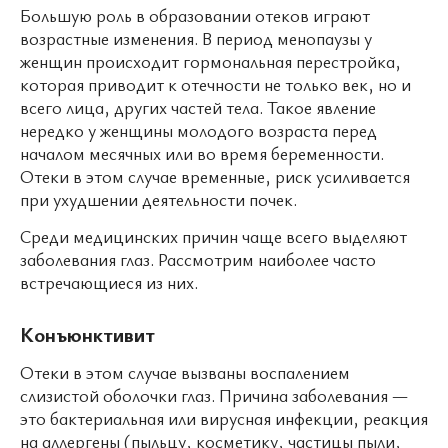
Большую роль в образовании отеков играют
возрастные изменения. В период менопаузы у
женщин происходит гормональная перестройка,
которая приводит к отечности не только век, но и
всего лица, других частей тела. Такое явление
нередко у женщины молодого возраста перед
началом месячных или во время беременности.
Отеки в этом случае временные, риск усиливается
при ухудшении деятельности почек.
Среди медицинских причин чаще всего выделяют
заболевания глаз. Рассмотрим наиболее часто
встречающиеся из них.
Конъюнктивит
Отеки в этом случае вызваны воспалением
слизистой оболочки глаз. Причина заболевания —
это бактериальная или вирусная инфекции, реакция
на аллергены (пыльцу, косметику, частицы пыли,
---
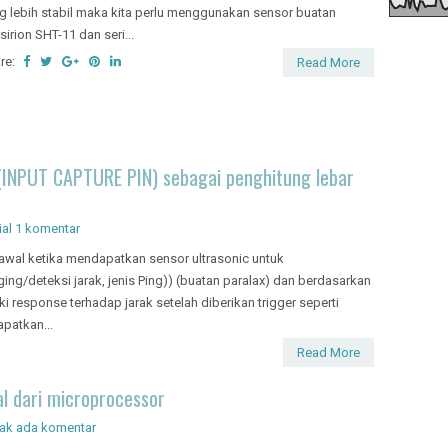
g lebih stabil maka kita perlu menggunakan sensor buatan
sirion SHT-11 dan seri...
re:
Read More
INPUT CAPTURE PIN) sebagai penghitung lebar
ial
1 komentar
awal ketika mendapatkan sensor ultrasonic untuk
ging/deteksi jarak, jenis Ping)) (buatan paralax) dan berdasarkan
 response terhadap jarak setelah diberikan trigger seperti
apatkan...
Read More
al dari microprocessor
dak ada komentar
* * *
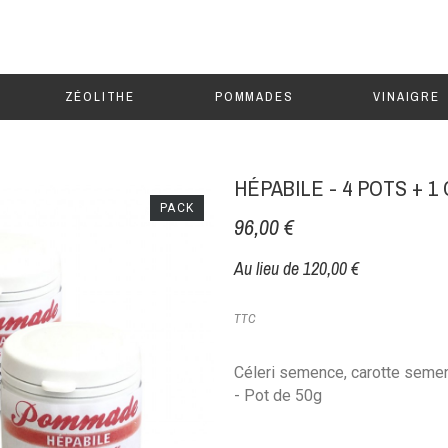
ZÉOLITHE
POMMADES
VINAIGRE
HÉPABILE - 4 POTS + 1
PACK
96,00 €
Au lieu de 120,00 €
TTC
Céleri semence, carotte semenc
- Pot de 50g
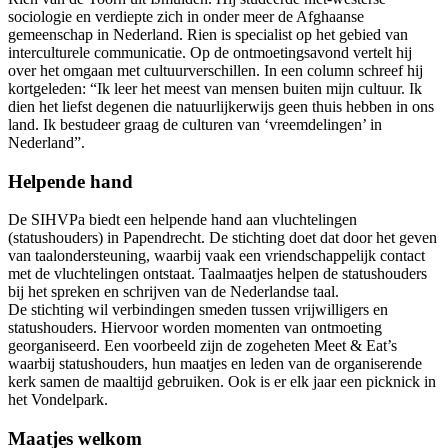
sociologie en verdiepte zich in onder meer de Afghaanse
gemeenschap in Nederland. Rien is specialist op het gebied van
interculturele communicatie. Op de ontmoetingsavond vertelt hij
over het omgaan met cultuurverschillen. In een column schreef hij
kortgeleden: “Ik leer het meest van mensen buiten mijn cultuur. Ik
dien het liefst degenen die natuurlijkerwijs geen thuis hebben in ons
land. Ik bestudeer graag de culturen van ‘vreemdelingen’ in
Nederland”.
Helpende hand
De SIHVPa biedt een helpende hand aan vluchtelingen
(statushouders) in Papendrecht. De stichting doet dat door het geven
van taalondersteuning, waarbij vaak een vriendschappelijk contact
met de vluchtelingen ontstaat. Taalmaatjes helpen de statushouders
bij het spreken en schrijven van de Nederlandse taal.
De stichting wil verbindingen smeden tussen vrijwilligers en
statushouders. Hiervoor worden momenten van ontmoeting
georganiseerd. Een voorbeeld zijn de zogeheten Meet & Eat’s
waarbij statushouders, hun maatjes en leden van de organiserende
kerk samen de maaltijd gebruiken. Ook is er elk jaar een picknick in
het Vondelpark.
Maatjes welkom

ASSIGNMENT:
Reproduce verbatim the lines of the records, starting with the line containing "sociologie en verdiepte" and continuing through the line containing "georganiseerd. Een voorbeeld", with both of those lines included.

OUTPUT:
sociologie en verdiepte zich in onder meer de Afghaanse
gemeenschap in Nederland. Rien is specialist op het gebied van
interculturele communicatie. Op de ontmoetingsavond vertelt hij
over het omgaan met cultuurverschillen. In een column schreef hij
kortgeleden: “Ik leer het meest van mensen buiten mijn cultuur. Ik
dien het liefst degenen die natuurlijkerwijs geen thuis hebben in ons
land. Ik bestudeer graag de culturen van ‘vreemdelingen’ in
Nederland”.
Helpende hand
De SIHVPa biedt een helpende hand aan vluchtelingen
(statushouders) in Papendrecht. De stichting doet dat door het geven
van taalondersteuning, waarbij vaak een vriendschappelijk contact
met de vluchtelingen ontstaat. Taalmaatjes helpen de statushouders
bij het spreken en schrijven van de Nederlandse taal.
De stichting wil verbindingen smeden tussen vrijwilligers en
statushouders. Hiervoor worden momenten van ontmoeting
georganiseerd. Een voorbeeld zijn de zogeheten Meet & Eat’s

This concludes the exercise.